Digitize as arcs with nodes as endpoints and vertices between the arcs that describe the cartographic detail of the arc. All are captured as a series of x,y coordinates. Points, lines, and polygons can be digitized. In Arc/Info BUILD is used to create a point attribute table, BUILD or CLEAN are used to create the Arc Attribute Table for a line coverage and BUILD or CLEAN are used to create Polygon Attribute Tables.

Identify and correct digitizing errors.
Questions:
- Arcs accurately traced (overlay maps)?
- Arcs or label points missing?
- Do nodes match properly (pseudo nodes or dangling nodes)?

Define features and build topology.

Performed after all digitizing errors have been repaired. Feature topology and minimal feature attribute tables should be created using CLEAN and BUILD.

Identify and correct topology errors.

pseudo nodes, dangling nodes (over and under shoots), wierd polygons, slivers Label errors, more than one or none.

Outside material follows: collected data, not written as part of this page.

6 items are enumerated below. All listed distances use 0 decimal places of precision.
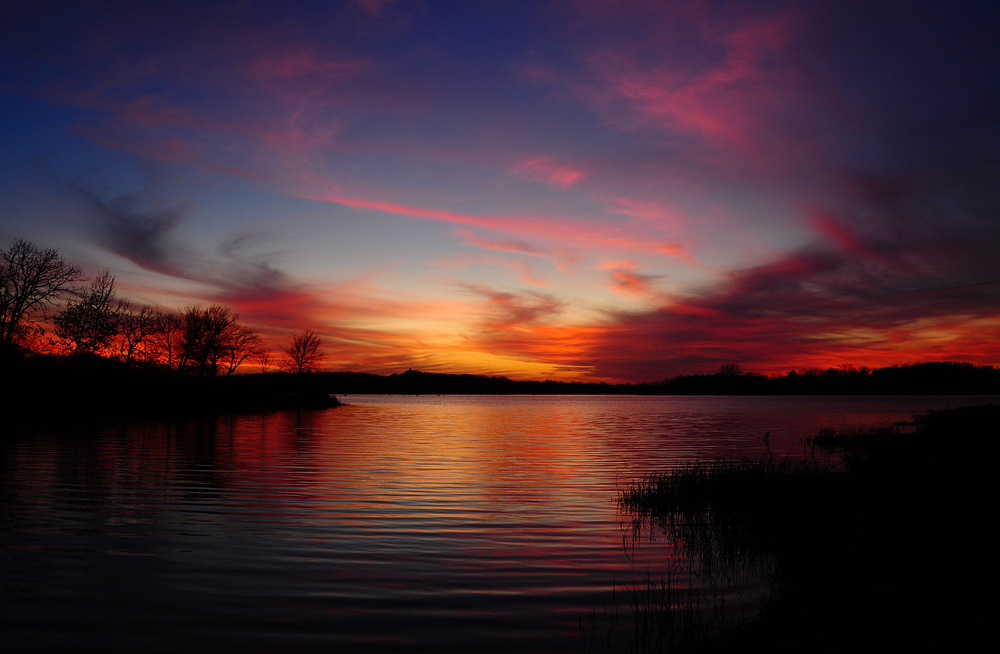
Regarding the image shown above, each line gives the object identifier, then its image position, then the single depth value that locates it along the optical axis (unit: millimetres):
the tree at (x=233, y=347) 99150
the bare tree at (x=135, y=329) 77300
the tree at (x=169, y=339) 87812
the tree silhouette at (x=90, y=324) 63219
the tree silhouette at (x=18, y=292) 55353
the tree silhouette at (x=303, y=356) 123000
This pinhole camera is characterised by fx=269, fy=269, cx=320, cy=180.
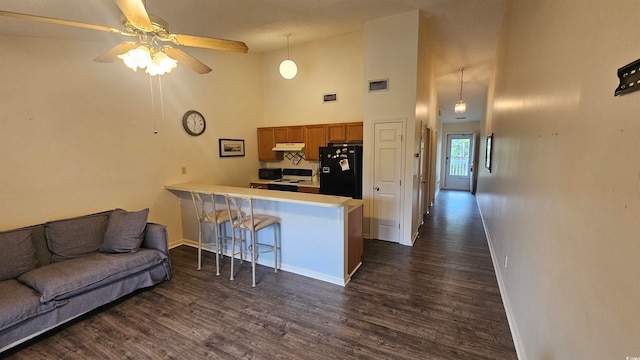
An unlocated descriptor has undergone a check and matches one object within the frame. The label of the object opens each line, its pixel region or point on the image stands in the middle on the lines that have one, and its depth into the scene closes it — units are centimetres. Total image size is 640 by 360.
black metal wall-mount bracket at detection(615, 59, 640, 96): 80
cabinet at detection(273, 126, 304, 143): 548
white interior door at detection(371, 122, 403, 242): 411
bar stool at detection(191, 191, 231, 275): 328
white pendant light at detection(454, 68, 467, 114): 631
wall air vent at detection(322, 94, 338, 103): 512
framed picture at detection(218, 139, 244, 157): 505
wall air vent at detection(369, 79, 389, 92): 404
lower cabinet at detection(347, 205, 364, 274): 316
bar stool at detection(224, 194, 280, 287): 305
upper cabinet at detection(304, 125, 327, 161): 522
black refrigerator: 452
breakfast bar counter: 298
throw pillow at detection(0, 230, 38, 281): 243
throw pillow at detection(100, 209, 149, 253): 291
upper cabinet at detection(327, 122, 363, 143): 487
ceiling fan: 167
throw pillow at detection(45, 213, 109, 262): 278
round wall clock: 438
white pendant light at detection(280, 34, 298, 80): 457
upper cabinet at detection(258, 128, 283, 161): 576
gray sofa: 216
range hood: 544
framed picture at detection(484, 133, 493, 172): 458
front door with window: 1051
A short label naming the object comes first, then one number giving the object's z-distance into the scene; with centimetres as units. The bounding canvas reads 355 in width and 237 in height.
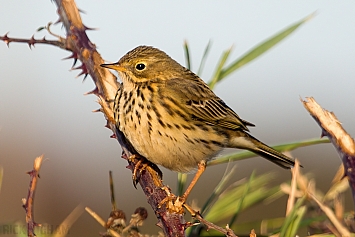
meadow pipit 747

Assign attributes to coverage features.

Link attribute data using common User-ID in both the minimal attribute tables and the other attribute files associated with them. Uses a relational join to link the files.

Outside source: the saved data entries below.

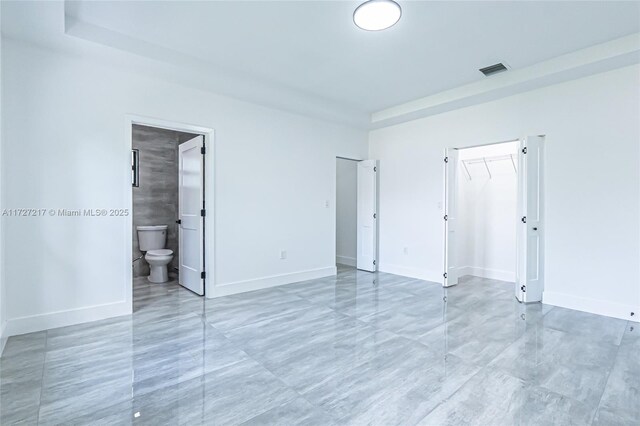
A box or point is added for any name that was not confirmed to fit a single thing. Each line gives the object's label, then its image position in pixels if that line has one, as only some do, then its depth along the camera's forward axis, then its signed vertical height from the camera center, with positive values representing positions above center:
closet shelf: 5.11 +0.84
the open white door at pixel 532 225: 3.97 -0.19
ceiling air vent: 3.65 +1.64
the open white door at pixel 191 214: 4.19 -0.06
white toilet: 4.82 -0.64
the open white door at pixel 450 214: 4.84 -0.06
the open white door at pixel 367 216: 5.84 -0.11
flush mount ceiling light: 2.49 +1.59
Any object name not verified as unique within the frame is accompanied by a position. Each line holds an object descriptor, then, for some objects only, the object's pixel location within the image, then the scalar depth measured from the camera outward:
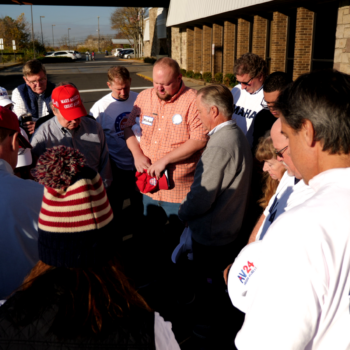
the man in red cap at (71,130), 3.27
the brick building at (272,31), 11.27
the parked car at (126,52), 74.66
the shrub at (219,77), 20.84
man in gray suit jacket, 2.70
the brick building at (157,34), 37.78
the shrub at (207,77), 21.81
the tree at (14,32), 61.09
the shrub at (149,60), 43.38
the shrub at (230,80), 19.00
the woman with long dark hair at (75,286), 1.17
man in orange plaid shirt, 3.39
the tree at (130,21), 61.97
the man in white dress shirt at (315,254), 1.00
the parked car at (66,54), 61.77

Identify and correct attribute coding errors.

Conflation and Rubber Sheeting

For different coverages or objects to be analyzed simultaneously it is necessary that they be in the same coordinate system (same projection and datum). At times however they be in the same coordinate system but may not overlay properly (the same features occur at different locations). This may be the result of inaccuracies in the compilation of one of the object types or coverages. When this is the case it is common to conflate the less accurate coverage to the more accurate coverage. Two approaches are possible: a global and local operation. A global approach can eliminate systematic geometric errors through a coordinate transformation , which corrects for linear scale change, rotation and translation in first order and warping in higher orders. To correct for non-systematic errors a process of rubber-sheeting is used in which many contral points are spread throughout the model and corrections are made based on local differences between the control points on the more accurate coverage and the same points on the less accurate coverage. The change in the old coordinates will be a weighted sum of the difference between the delta (change) in x and y of the control points.